If anybody has an opinion, please share. I was told that the MRI results could show an ACL retear when is really masked by scar tissue from the original reconstruction. The damage to the meniscus is obvious, but to what degree?
Here's the Evaluation:
"Evaluation of the reconstructed anterior cruciate ligament as described above. The patella displays a slight degree of lateral static subluxation. The patellar and quadriceps as well as the patellar retinacula are within normal limits. Some decreased T2 and STIR signal is seen along the posterior aspect of Hoffa’s fat pad in a linear fashion likely related to some mild arthrofibrosis. No other abnormalities of Hoffa’s fat pad are seen.
Evaluation of the menisci reveals blunting and truncation in the posterior body, posterior junction zone, and posterior horn of the medial meniscus. Diffuse increased signal is also seen through the free edge of the meniscus in these locations. These findings are likely the sequela of fraying and tearing of the meniscus. Postoperative changes are possible as well if prior medial meniscal repair was performed. Clinical correlation is advised. These areas are seen to mildly enhance with contrast. The body the medial meniscus is diminutive with some horizontal grade III signal seen extending through it likely the sequela of horizontal tearing in this location as well.
Evaluation of the lateral meniscus reveals prominent globular signal in the posterior horn/posterior junction zone of the lateral meniscus without distinct extension to an articular surface on the sagittal imaging with questionable extension to the inferior articular surface on coronal imaging. This likely represents the sequela of severe degeneration and/or contusion. Superimposed meniscal fraying cannot excluded.
1. Complete disruption of the reconstructed anterior cruciate ligament.
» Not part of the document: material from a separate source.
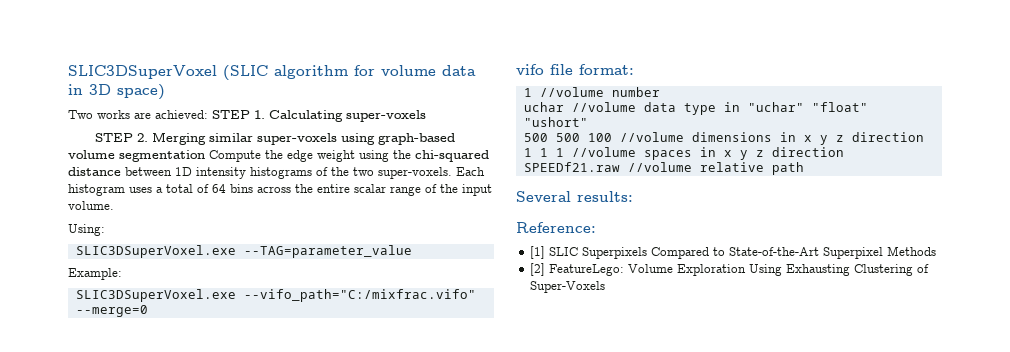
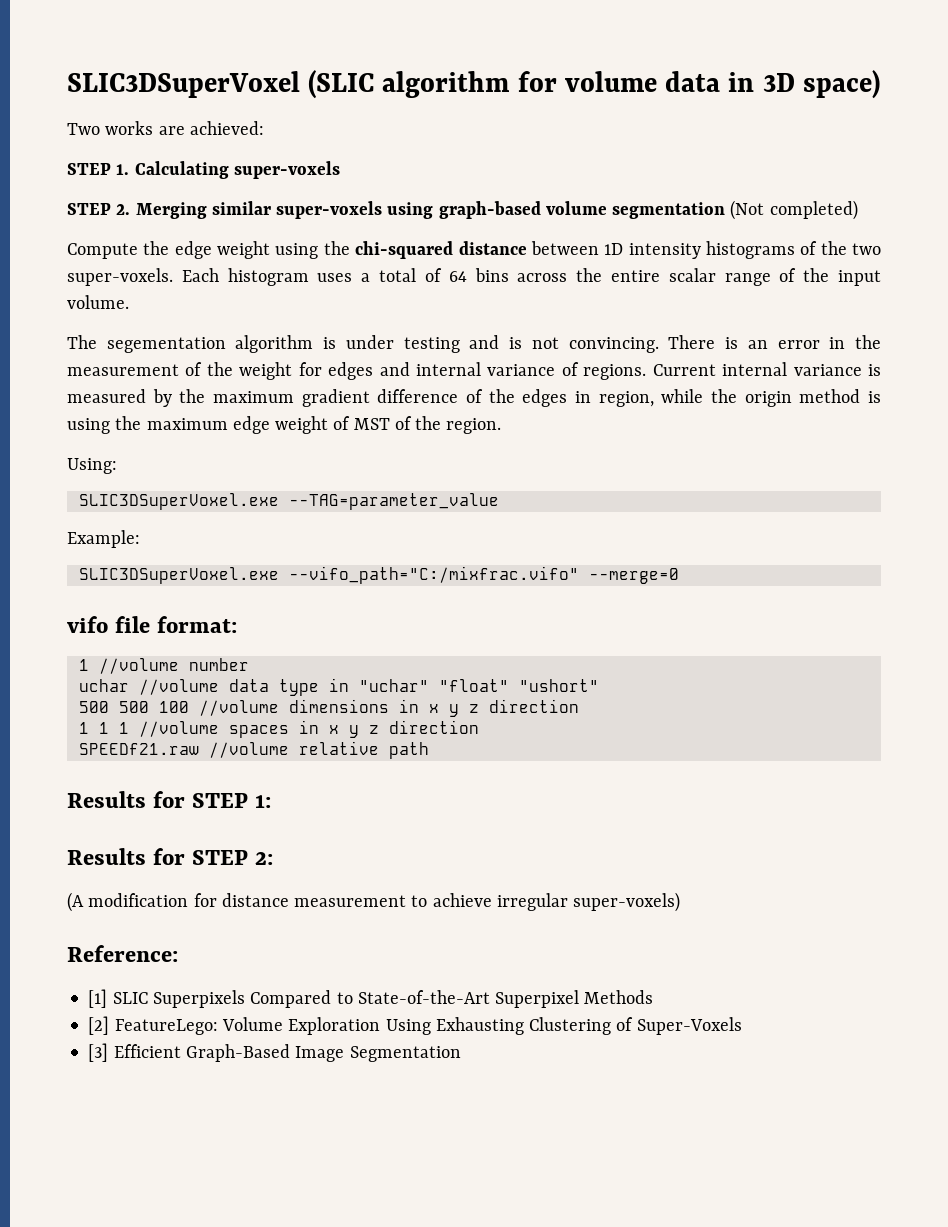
(208, 114) none -> (264, 128) //
(205, 156) none -> [730,200,858,220] (Not completed) //
(114, 205) none -> [67,335,882,353] [67,362,882,380] [67,389,881,407] [67,416,502,434] // The segementation algorithm is under testing and is not convincing. There is an error in the measurement of the weight for edges and internal variance of regions. Current internal variance is measured by the maximum gradient difference of the edges in region, while the origin method is using the maximum edge weight of MST of the region.
[516,191,633,202] Several results: -> [67,791,272,808] [67,848,274,865] [67,892,681,912] Results for STEP 1: // Results for STEP 2: // (A modification for distance measurement to achieve irregular super-voxels)
(606, 287) none -> [88,1043,461,1062] // [3] Efficient Graph-Based Image Segmentation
There is associated mild anterior drawing of the tibia present.
2. Reactive edema around, versus grade I sprain of, the medial collateral ligament.
3. Blunting and truncation of the free edge of the posterior horn, posterior junction zone, and posterior body of the medial meniscus with increased signal through the free edge in these locations as well, findings likely the sequela free edge tearing and fraying. Correlation with the prior surgery that was performed in December 2004 is recommended to ensure that medial repair did not take place as these findings could also be related to granulation tissue from the meniscal repair. There is also horizontal grade III signal in the body the medial meniscus not of fluid intensity suspicious for a horizontal tear in this location as well.
4. Severe myxomatous degeneration of, versus contusion of, the posterior junction zone and posterior horn of the lateral meniscus. Superimposed fraying cannot be excluded with no distinct meniscal tear identified.
5. Large joint effusion with non-thickened medial plica.
6. Baker’s cyst.
7. Mild linear arthrofibrosis along the posterior aspect of Hoffa’s fat pad.